I found this fossilized tooth in my yard several years ago and I’ve been curious about just what kind of tooth it is ever since. It’s big, about 4 cm x 2.5 cm x 2 cm and it looks to be a tearing or biting tooth. If it were human I’d say it looks like an eye tooth. The bottom edge has been worn down to the dentin and the top end has no attached bone. It’s possible that it was buried in my yard, but it’s more likely that it arrived with a load of rock gravel that we ordered in. I have no idea where that rock originated so I can offer no real clues about its provenance. I know it’s difficult with only a few photographs, but I’m hoping someone out there can tell me a bit more about it.

Mystery fossil side view, ©voyager, all rights reserved

Mystery fossil root end, ©voyager, all rights reserved

Mystery Fossil biting end. ©voyager, all rights reserved



  1. says

    To my (non-expert) eye it might be a dinosaur tooth, but also an aligator or another archosaur. Or a really worn and broken canine tooth. Do you have a museum nearby where you could ask for expert opinion?

  2. Oggie. says

    This is most likely not a dinosaur tooth. Dinosaur teeth are rarely round — they tend to be flattened lingual-labial — except for some sauropods (Brachiosaurid teeth are pegs with a worn angled facet) and piscivorian dinosaurs such as the Spinosaurids. Additionally, the teeth of dinosaurian carnivores tend to be recurved, labial-lingually flattened, and generally have serrations (which may actually reduce the chances of the tooth breaking during violent feeding). This tooth is labial-lingually round, it is not peg-like, and has a coniform shape with a slight recurve but limited to non-existant labial lingual flattening.


    This tooth could be from a Spinosaurid (though they are a very rare theropod). It is far more likely that it is from a Crocodylian. From the size, it would come from a rather large Crocodylian. Additionally, the internal structure of the tooth looks very similar to the teeth of Deinosuchus (D. hatcheri, D. rugosus, or D. riograndensis).

    So, in my opinion (keep in mind I am an historian, though I do read extensively in palaeontology) this is definitely an archosaur tooth, possibly Crocodylian.

  3. avalus says

    In some gravelpits in Germany there are lots of remains of pre-ice age critters to be found, so maybe it’s a bear/cat/thing tooth? I wonder, if it is a tooth at all. It looks similar to fossilized solitary corals.
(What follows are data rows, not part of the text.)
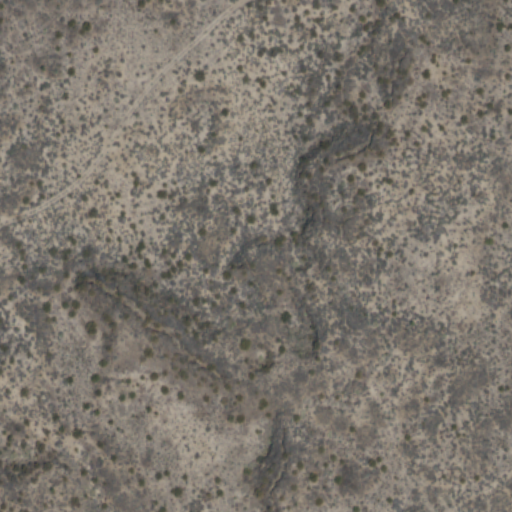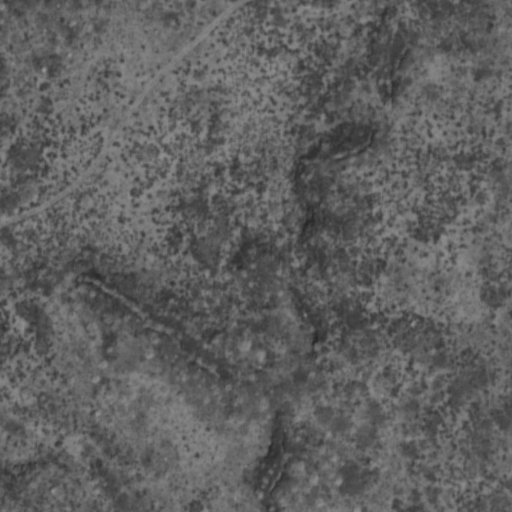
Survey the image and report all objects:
road: (123, 113)
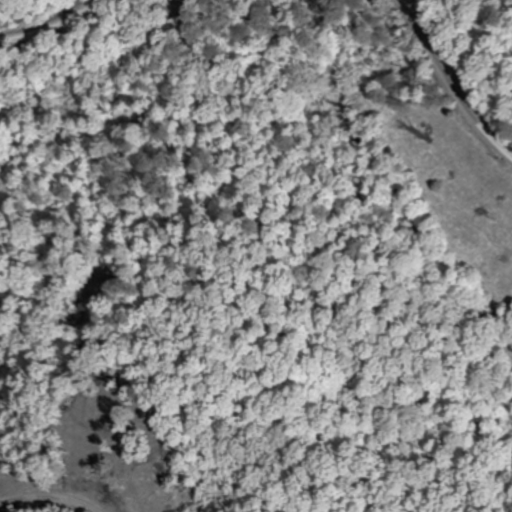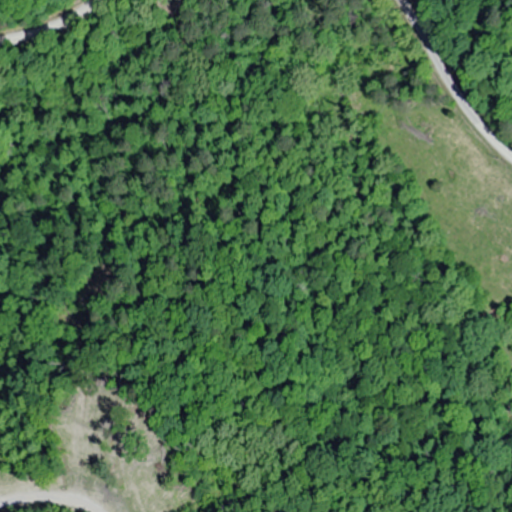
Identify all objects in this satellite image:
road: (448, 84)
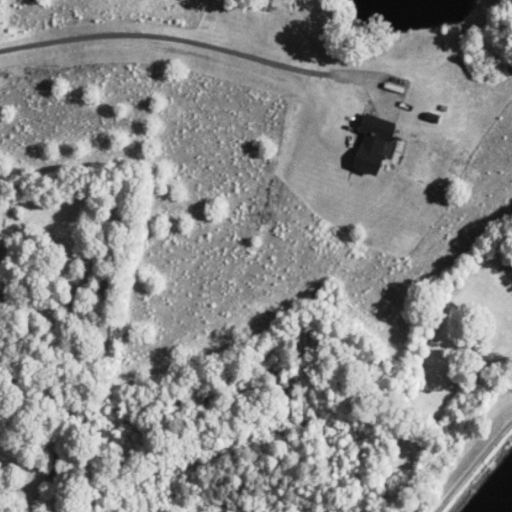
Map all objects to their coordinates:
road: (189, 40)
building: (375, 144)
road: (474, 465)
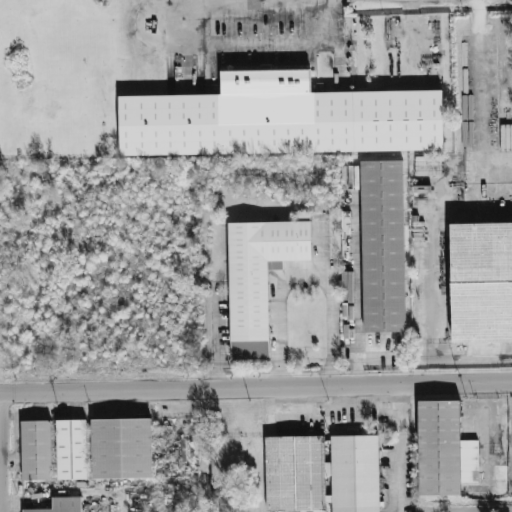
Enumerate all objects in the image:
road: (147, 15)
building: (279, 119)
building: (280, 120)
road: (480, 137)
building: (383, 246)
building: (382, 247)
building: (259, 272)
road: (306, 274)
building: (258, 279)
building: (481, 281)
building: (481, 282)
road: (430, 304)
road: (214, 339)
road: (256, 386)
road: (493, 430)
road: (400, 448)
building: (439, 448)
building: (121, 449)
building: (36, 450)
building: (71, 450)
building: (444, 450)
road: (1, 452)
building: (88, 452)
building: (294, 473)
building: (354, 473)
building: (294, 475)
building: (355, 475)
building: (62, 505)
building: (69, 505)
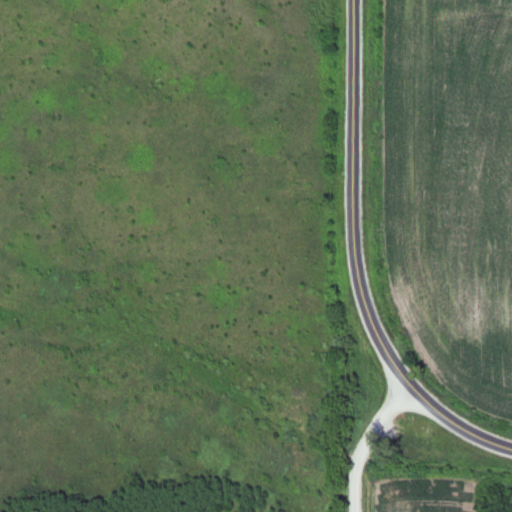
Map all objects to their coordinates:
road: (355, 261)
road: (367, 443)
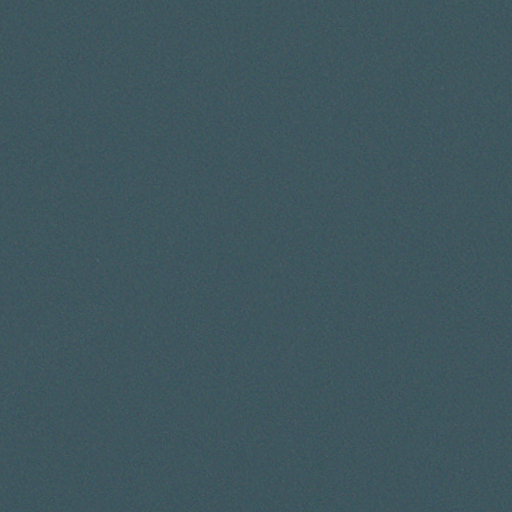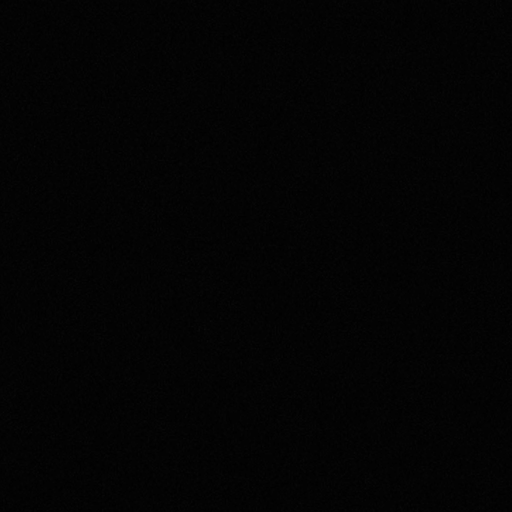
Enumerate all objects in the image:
river: (140, 420)
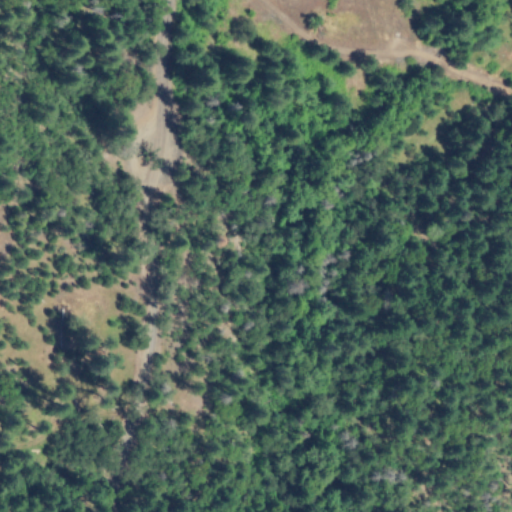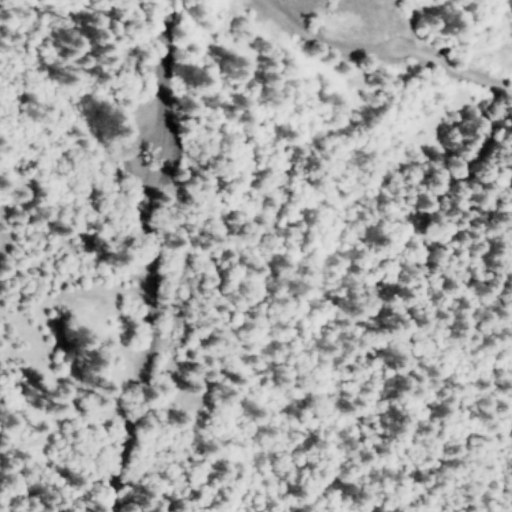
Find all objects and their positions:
road: (149, 257)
    What ever it is, it is a beautiful find, rminding us of an ever so distant past!

  4. petern says

    I think that’s actually a fossil coral. I have something that looks very much like it, that I found in a pile of gravel — the bedrock around here was laid down in the Devonian era (380 million years ago) and fossils of early sea life are so common that the neighboring town was named “Coralville”. Here’s a photo of something similar to the fossil I found. You can imagine that with enough abrasion in the gravel-mining process it would look like yours.

  5. kestrel says

    I will vote for coral too… I have seen fossil coral (in museums and in specimen-quality type stores) that look a lot like it.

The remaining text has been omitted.